DATA SUPPLIED

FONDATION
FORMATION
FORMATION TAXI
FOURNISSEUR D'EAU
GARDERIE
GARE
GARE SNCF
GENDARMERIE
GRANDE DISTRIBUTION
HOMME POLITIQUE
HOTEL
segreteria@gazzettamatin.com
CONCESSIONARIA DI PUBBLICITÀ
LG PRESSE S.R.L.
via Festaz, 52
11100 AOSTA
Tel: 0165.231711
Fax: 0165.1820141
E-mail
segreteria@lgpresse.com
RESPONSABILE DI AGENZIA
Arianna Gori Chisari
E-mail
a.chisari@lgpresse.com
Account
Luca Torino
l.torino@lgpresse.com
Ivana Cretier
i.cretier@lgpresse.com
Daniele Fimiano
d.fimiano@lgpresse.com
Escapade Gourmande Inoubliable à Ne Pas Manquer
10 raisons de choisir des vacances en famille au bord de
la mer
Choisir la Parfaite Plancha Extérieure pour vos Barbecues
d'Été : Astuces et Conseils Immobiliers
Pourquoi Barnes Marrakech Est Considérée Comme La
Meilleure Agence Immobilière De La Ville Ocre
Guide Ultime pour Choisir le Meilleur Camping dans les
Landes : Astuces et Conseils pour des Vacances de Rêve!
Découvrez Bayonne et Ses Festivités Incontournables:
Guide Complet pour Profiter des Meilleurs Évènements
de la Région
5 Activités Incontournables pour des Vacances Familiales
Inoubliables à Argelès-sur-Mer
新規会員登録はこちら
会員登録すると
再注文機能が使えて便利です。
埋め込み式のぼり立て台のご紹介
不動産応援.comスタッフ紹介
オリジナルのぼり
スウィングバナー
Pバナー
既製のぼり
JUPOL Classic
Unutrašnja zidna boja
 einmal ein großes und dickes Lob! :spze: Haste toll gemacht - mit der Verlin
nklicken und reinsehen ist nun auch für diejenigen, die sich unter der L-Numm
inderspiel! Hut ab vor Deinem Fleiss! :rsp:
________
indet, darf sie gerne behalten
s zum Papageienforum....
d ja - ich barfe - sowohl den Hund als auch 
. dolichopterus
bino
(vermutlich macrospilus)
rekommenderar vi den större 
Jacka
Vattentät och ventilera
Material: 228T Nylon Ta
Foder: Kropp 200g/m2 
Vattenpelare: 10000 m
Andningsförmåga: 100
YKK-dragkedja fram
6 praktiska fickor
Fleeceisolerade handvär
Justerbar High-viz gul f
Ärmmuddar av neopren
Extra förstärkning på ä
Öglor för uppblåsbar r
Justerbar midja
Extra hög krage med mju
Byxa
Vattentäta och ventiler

EXERCISE INSTRUCTIONS
Copy every line of the records above, keeping the wording, spelling, and punctuation unchanged.

OUTPUT BELOW
FONDATION
FORMATION
FORMATION TAXI
FOURNISSEUR D'EAU
GARDERIE
GARE
GARE SNCF
GENDARMERIE
GRANDE DISTRIBUTION
HOMME POLITIQUE
HOTEL
segreteria@gazzettamatin.com
CONCESSIONARIA DI PUBBLICITÀ
LG PRESSE S.R.L.
via Festaz, 52
11100 AOSTA
Tel: 0165.231711
Fax: 0165.1820141
E-mail
segreteria@lgpresse.com
RESPONSABILE DI AGENZIA
Arianna Gori Chisari
E-mail
a.chisari@lgpresse.com
Account
Luca Torino
l.torino@lgpresse.com
Ivana Cretier
i.cretier@lgpresse.com
Daniele Fimiano
d.fimiano@lgpresse.com
Escapade Gourmande Inoubliable à Ne Pas Manquer
10 raisons de choisir des vacances en famille au bord de
la mer
Choisir la Parfaite Plancha Extérieure pour vos Barbecues
d'Été : Astuces et Conseils Immobiliers
Pourquoi Barnes Marrakech Est Considérée Comme La
Meilleure Agence Immobilière De La Ville Ocre
Guide Ultime pour Choisir le Meilleur Camping dans les
Landes : Astuces et Conseils pour des Vacances de Rêve!
Découvrez Bayonne et Ses Festivités Incontournables:
Guide Complet pour Profiter des Meilleurs Évènements
de la Région
5 Activités Incontournables pour des Vacances Familiales
Inoubliables à Argelès-sur-Mer
新規会員登録はこちら
会員登録すると
再注文機能が使えて便利です。
埋め込み式のぼり立て台のご紹介
不動産応援.comスタッフ紹介
オリジナルのぼり
スウィングバナー
Pバナー
既製のぼり
JUPOL Classic
Unutrašnja zidna boja
 einmal ein großes und dickes Lob! :spze: Haste toll gemacht - mit der Verlin
nklicken und reinsehen ist nun auch für diejenigen, die sich unter der L-Numm
inderspiel! Hut ab vor Deinem Fleiss! :rsp:
________
indet, darf sie gerne behalten
s zum Papageienforum....
d ja - ich barfe - sowohl den Hund als auch 
. dolichopterus
bino
(vermutlich macrospilus)
rekommenderar vi den större 
Jacka
Vattentät och ventilera
Material: 228T Nylon Ta
Foder: Kropp 200g/m2 
Vattenpelare: 10000 m
Andningsförmåga: 100
YKK-dragkedja fram
6 praktiska fickor
Fleeceisolerade handvär
Justerbar High-viz gul f
Ärmmuddar av neopren
Extra förstärkning på ä
Öglor för uppblåsbar r
Justerbar midja
Extra hög krage med mju
Byxa
Vattentäta och ventiler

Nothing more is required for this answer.